CORONADO, CALIF. (NNS) — The commander of Naval Special Warfare Command (NSW) turned over command of 8,400 Navy SEALs, special warfare combatant-craft crewmen and supporting staff during a ceremony today at the Naval Amphibious Base in Coronado, Calif.
Rear Admiral Joseph D. Kernan relinquished command to his deputy commander, Rear Adm. Garry J. Bonelli. Kernan had served at the helm of the Navy’s special operations forces since last June.
Rear Adm. Edward G. Winters III will ultimately assume command of NSW later this year. He is currently assigned as commanding general, Iraqi National Counterterrorism Force Transition Team, Multi-National Force Iraq, in Baghdad.
Kernan will go on to serve as both commander, U.S. 4th Fleet, and commander, U.S. Naval Forces Southern Command in Mayport, Fla. U.S. 4th Fleet is responsible for U.S. Navy ships, aircraft and submarines operating in the Caribbean Sea and Central and South America and the surrounding waters. The command was originally operational from 1943-1950 before it was disestablished. The Chief of Naval Operations announced its re-establishment April 24.
"Fourth fleet, along with its traditional security and high seas exercise roles, is headed for the littorals," said Kernan, "and the sailors will be going feet-dry."
Kernan’s selection for command of 4th Fleet was lauded by guest speaker Admiral Eric T. Olson, commander, United States Special Operations Command. "We applaud his selection to command a numbered fleet of the United States Navy. He’s the first Navy SEAL to do so – in fact he’s the first SEAL flag officer to command anything outside of the special operations community."
During the ceremony, Kernan received a Distinguished Service Medal for his year of service as commander. During his tenure, one of Kernan focused on putting programs and initiatives in place to increase the number of SEAL recruits in order to meet the demanding requirements for special operations forces in the Global War on Terrorism. He and his wife, Jan, pioneered a comprehensive program focused on helping NSW families adjust to the challenges associated with combat deployments.
"He has brilliantly and energetically led this force," Olson remarked, "while recruiting and posturing for even greater success the force of tomorrow."
After assuming command Bonelli promised to do his best to follow in the footsteps of his predecessor.
"My intent during my tenure here in command is very straightforward: I will listen, I will learn and I will lead."

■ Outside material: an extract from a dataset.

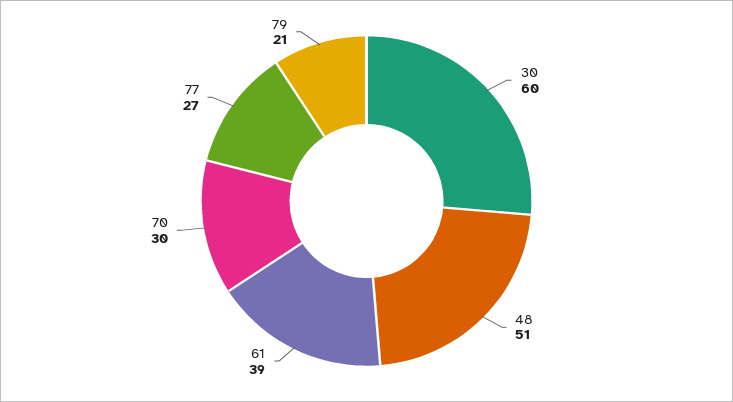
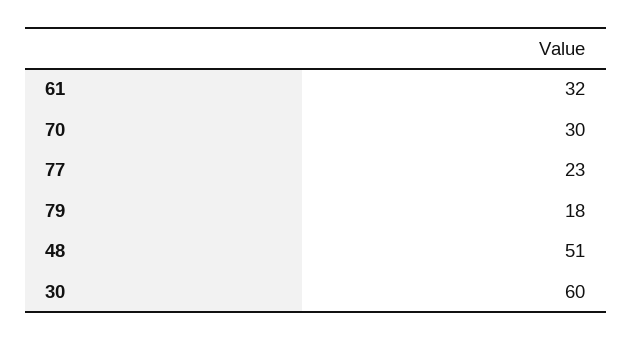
61: 39 -> 32
77: 27 -> 23
79: 21 -> 18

Bonelli’s distinguished career includes two combat tours in Vietnam, command of eight Navy Reserve units, and command of SEAL Team 5, marking him as the only reservist to command an active duty SEAL Team. He later became deputy commander of Navy Reserve Readiness Command Southwest and then chief of staff for Naval Special Warfare Command. In his prior civilian profession, Bonelli served as a staff director with the San Diego Association of Governments, a strategic research, planning and transportation agency working for the 18 cities and county government in the region. He helped manage a $14 billion public infrastructure program and developed public policy initiatives for locally elected officials on numerous issues encompassing population growth, transportation, governance, housing, environmental management, economic development, public safety, bi-national coordination and military-civilian community relationships.

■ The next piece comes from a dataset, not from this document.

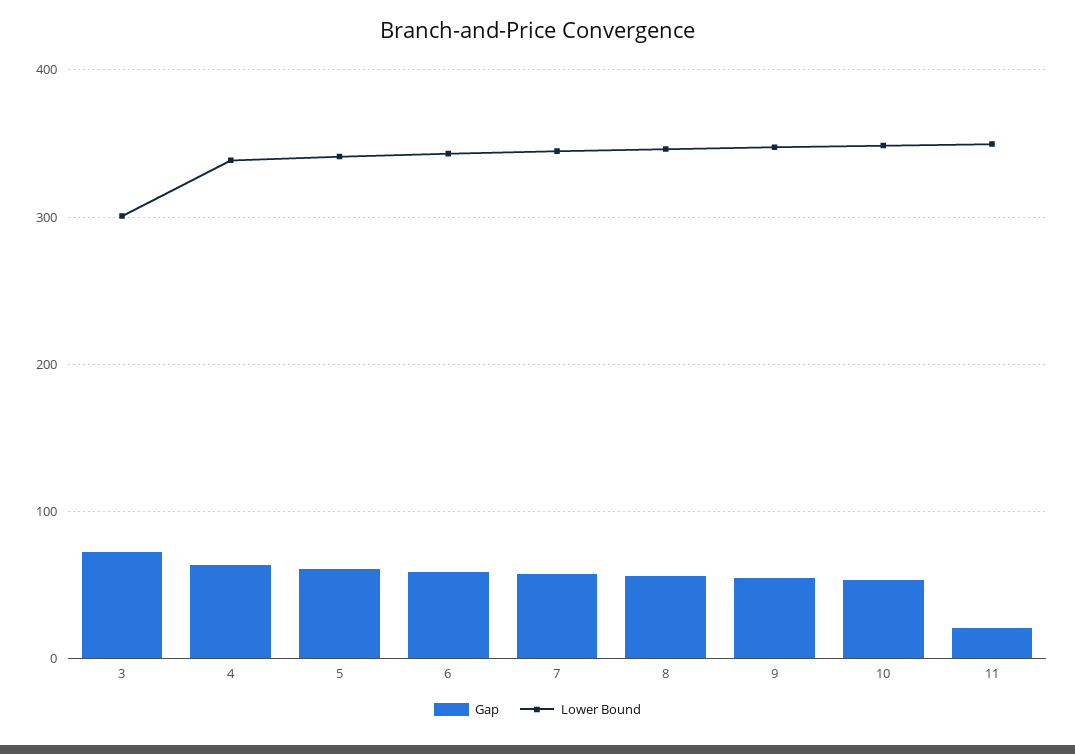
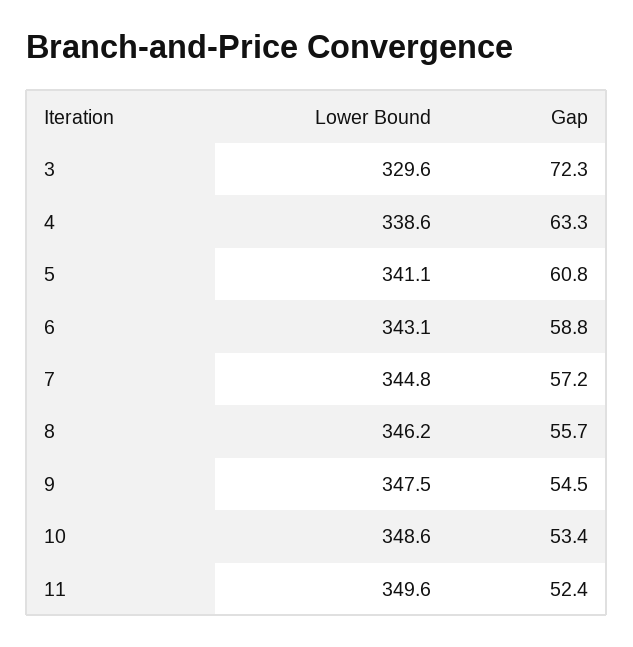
Lower Bound, 3: 300 -> 329.6
Gap, 11: 20 -> 52.4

Naval Special Warfare Command is the Navy component of United States Special Operations Command and the special operations component of the United States Navy. The command supports, trains, equips and deploys maritime special operations forces to meet the operational requirements of combatant commanders. These special operations forces include more than 8,400 active-duty and reserve SEALs (Sea-Air-Land) and Special Warfare Combatant-craft Crewman (SWCC) operators and support personnel based primarily in San Diego, Calif., Norfolk, Va., and deployed all over the world.